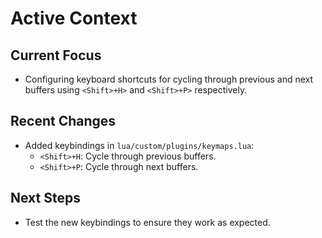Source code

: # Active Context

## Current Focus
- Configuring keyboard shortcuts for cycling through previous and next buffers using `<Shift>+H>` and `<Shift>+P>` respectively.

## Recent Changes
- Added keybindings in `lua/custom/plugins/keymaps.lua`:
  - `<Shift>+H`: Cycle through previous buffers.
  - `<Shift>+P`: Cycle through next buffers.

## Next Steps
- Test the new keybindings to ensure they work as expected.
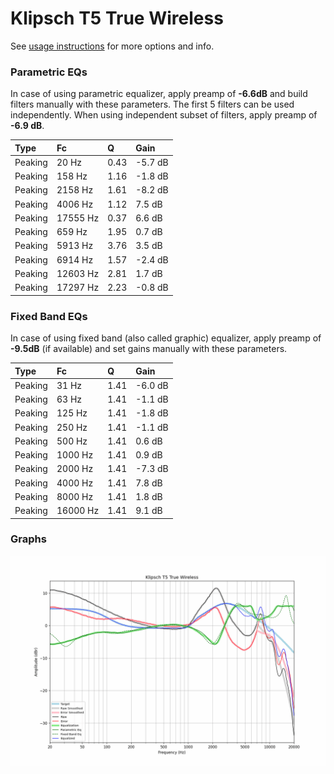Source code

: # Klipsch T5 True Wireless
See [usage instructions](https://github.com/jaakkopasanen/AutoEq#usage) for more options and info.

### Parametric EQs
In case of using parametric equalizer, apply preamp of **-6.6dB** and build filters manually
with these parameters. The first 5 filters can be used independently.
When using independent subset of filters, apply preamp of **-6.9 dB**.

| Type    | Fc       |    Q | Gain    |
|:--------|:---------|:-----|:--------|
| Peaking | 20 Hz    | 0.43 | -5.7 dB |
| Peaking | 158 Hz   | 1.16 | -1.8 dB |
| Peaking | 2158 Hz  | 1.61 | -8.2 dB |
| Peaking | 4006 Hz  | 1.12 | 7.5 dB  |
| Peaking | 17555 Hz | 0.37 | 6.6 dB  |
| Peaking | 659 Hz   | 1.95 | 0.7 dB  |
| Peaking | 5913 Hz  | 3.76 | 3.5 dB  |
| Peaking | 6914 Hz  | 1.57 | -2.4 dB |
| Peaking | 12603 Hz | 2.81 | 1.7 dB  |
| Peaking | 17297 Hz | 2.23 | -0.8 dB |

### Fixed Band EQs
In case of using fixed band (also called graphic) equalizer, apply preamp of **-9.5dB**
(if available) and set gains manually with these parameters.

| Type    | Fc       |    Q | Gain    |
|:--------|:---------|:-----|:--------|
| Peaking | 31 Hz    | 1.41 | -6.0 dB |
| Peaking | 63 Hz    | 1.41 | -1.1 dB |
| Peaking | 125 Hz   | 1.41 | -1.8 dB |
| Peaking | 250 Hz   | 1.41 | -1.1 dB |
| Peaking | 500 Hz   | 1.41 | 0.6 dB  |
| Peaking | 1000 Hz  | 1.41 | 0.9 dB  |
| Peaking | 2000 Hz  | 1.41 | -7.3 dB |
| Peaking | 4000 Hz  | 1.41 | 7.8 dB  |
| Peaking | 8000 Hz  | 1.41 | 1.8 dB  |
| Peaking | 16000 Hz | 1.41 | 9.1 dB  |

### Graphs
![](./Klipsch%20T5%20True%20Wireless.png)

What you need to do — In the entries above, copy the lines from the one that contains "Peaking | 16000" through the last line, exactly as they appear.

Answer space —
| Peaking | 16000 Hz | 1.41 | 9.1 dB  |

### Graphs
![](./Klipsch%20T5%20True%20Wireless.png)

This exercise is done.